Flare Energy Release in the Lower Solar Atmosphere near the Magnetic Field Polarity Inversion Line

We study flare processes in the solar atmosphere using observational data for a M1-class flare of June 12, 2014, obtained by New Solar Telescope (NST/BBSO) and Helioseismic Magnetic Imager (HMI/SDO). The main goal is to understand triggers and manifestations of the flare energy release in the photosphere and chromosphere using high-resolution optical observations and magnetic field measurements. We analyze optical images, HMI Dopplergrams and vector magnetograms, and use Non-Linear Force-Free Field (NLFFF) extrapolations for reconstruction of the magnetic topology and electric currents. The NLFFF modelling reveals interaction of two magnetic flux ropes with oppositely directed magnetic field in the PIL. These flux ropes are observed as a compact sheared arcade along the PIL in the high-resolution broad-band continuum images from NST. In the vicinity of PIL, the NST H alpha observations reveal formation of a thin three-ribbon structure corresponding to a small-scale photospheric magnetic arcade. The observational results evidence in favor of location of the primary energy release site in the chromospheric plasma with strong electric currents concentrated near the polarity inversion line. In this case, magnetic reconnection is triggered by the interacting magnetic flux ropes forming a current sheet elongated along the PIL.

An Interactive Multi-instrument Database of Solar Flares

Solar flares are complicated physical phenomena that are observable in a broad range of the electromagnetic spectrum, from radio waves to γ-rays. For a more comprehensive understanding of flares, it is necessary to perform a combined multi-wavelength analysis using observations from many satellites and ground-based observatories. For an efficient data search, integration of different flare lists, and representation of observational data, we have developed the Interactive Multi-Instrument Database of Solar Flares (IMIDSF, https://solarflare.njit.edu/). The web-accessible database is fully functional and allows the user to search for uniquely identified flare events based on their physical descriptors and the availability of observations by a particular set of instruments. Currently, the data from three primary flare lists (Geostationary Operational Environmental Satellites, RHESSI, and HEK) and a variety of other event catalogs (Hinode, Fermi GBM, Konus-W IND, the OVSA flare catalogs, the CACTus CME catalog, the Filament eruption catalog) and observing logs (IRIS and Nobeyama coverage) are integrated, and an additional set of physical descriptors (temperature and emission measure) is provided along with an observing summary, data links, and multi-wavelength light curves for each flare event since 2002 January. We envision that this new tool will allow researchers to significantly speed up the search of events of interest for statistical and case studies.
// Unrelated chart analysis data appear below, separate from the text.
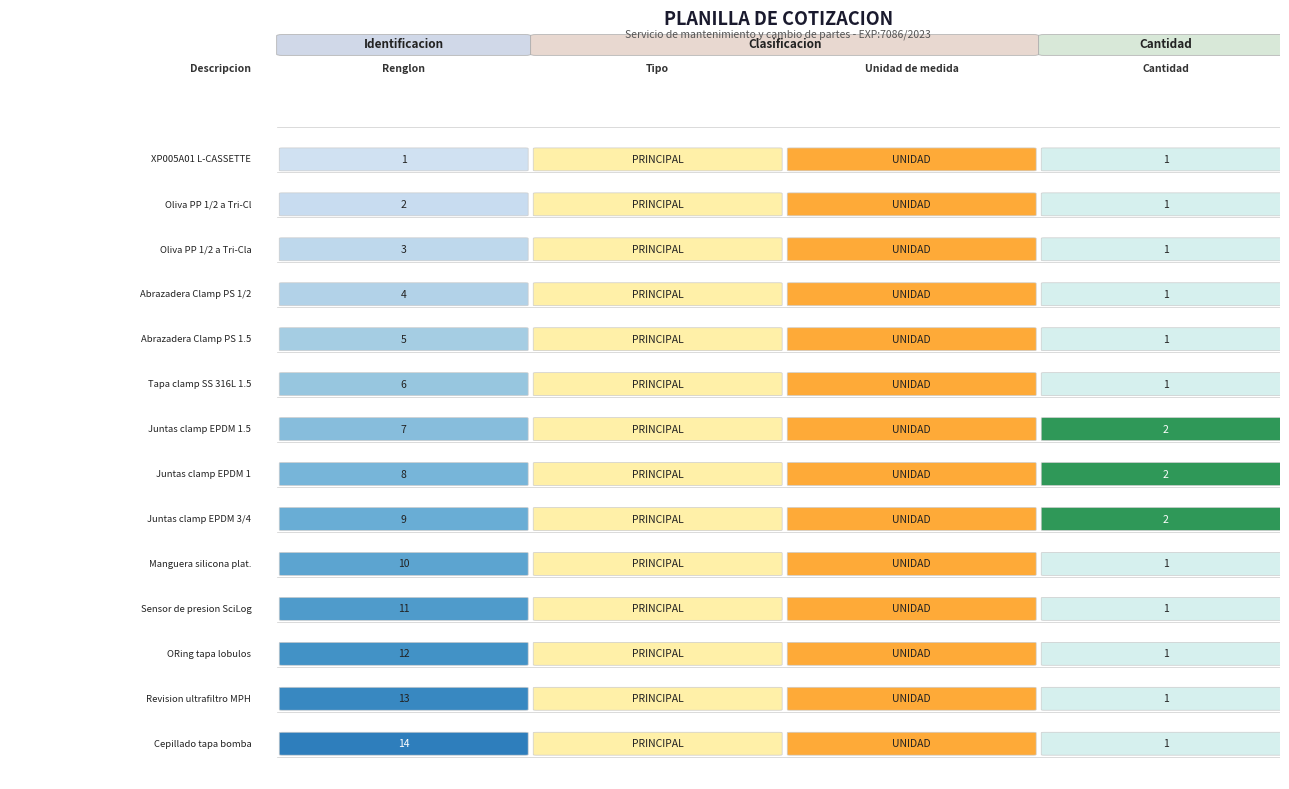

The 5  series shows 1 at 3 . True or false?

False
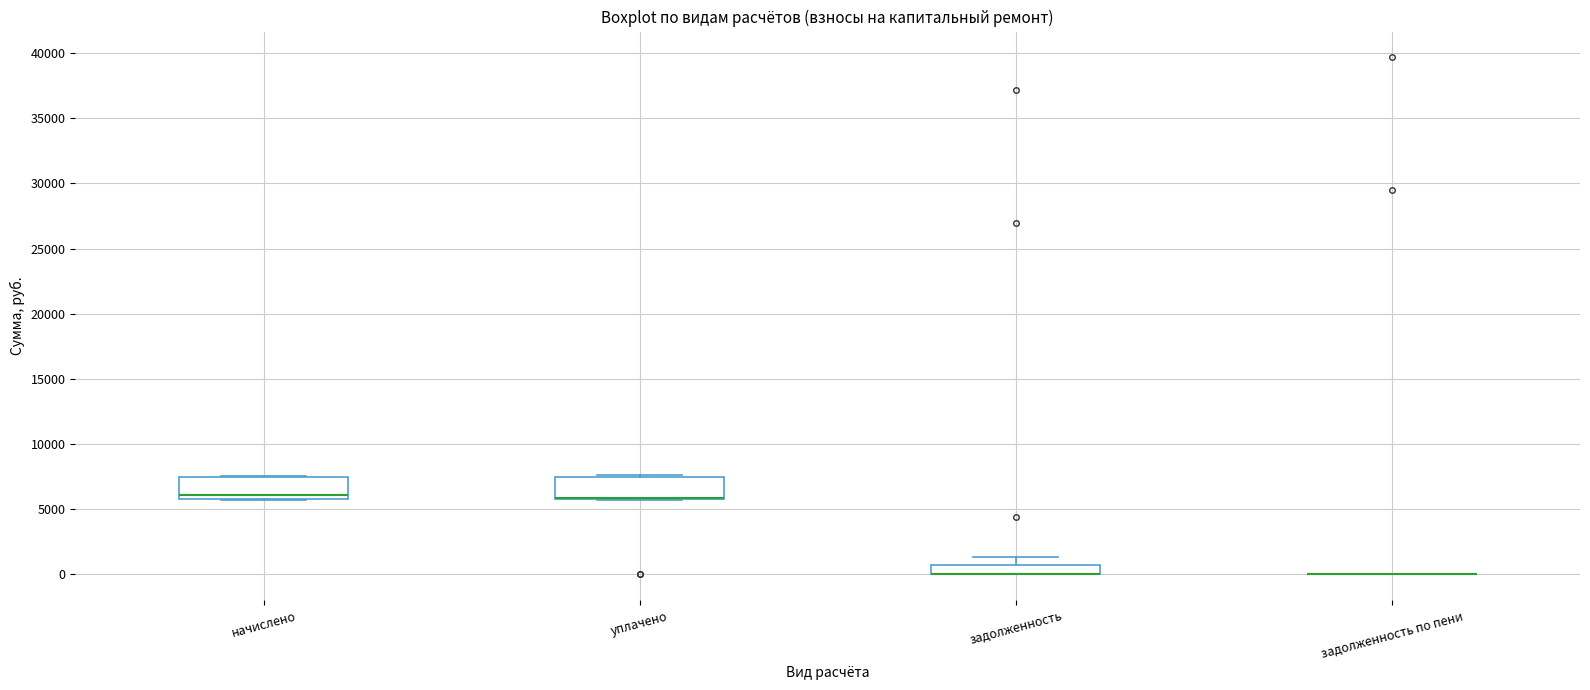

Where is the lower edge of the box for уплачено on the y-axis? The values are not printed on the chart, so give them approximately, as read against the axis.

6000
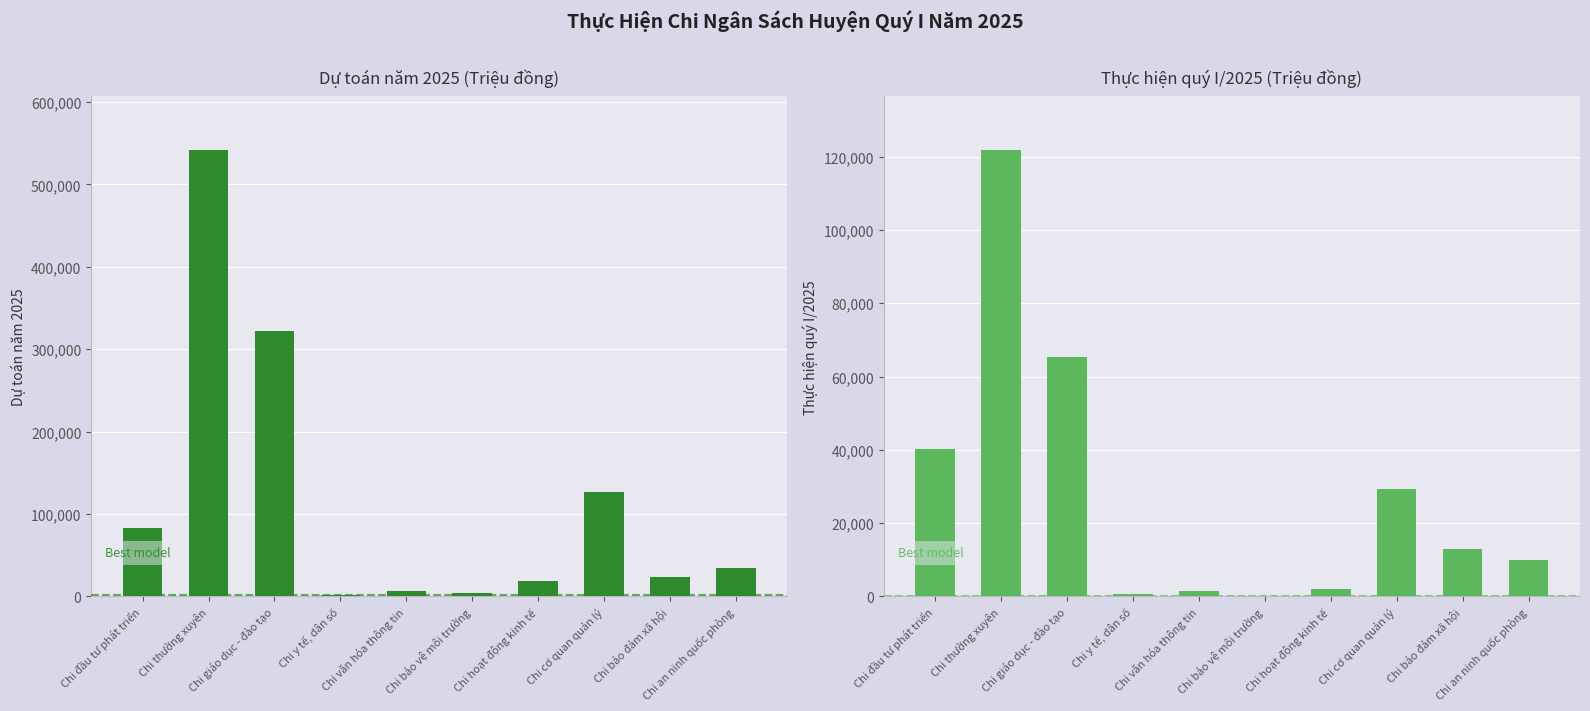

What is the average value of the Thực hiện quý I/2025 series?

28362.2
Spectroscopic UV observations of M1.0 class solar flare from IRIS satellite

This work presents an analysis of UV spectroscopic observations from the IRIS satellite of an M1.0 class flare occurred on 12 June 2014 in active region NOAA 12087. Our analysis of the IRIS spectra and Slit-Jaw images revealed presence of a strongly redshifted chromospheric jet before the flare. We also found strong emission of the chromospheric lines, and studied the C II 1334.5 Å line emission distribution in details. A blueshift of the Fe XXI line across the flaring region corresponds to evaporation flows of the hot chromospheric plasma with a speed of 50 km/s. Although the enhancement of the C II line integrated redshift correlates with the flare X-ray emission, we classify the evaporation as of a “gentle” type because of its long time scale and subsonic velocities. Analysis of X-ray data from the RHESSI satellite showed that both, an injection of accelerated particles and a heat flux from the energy release site can explain the energetics of the observed event.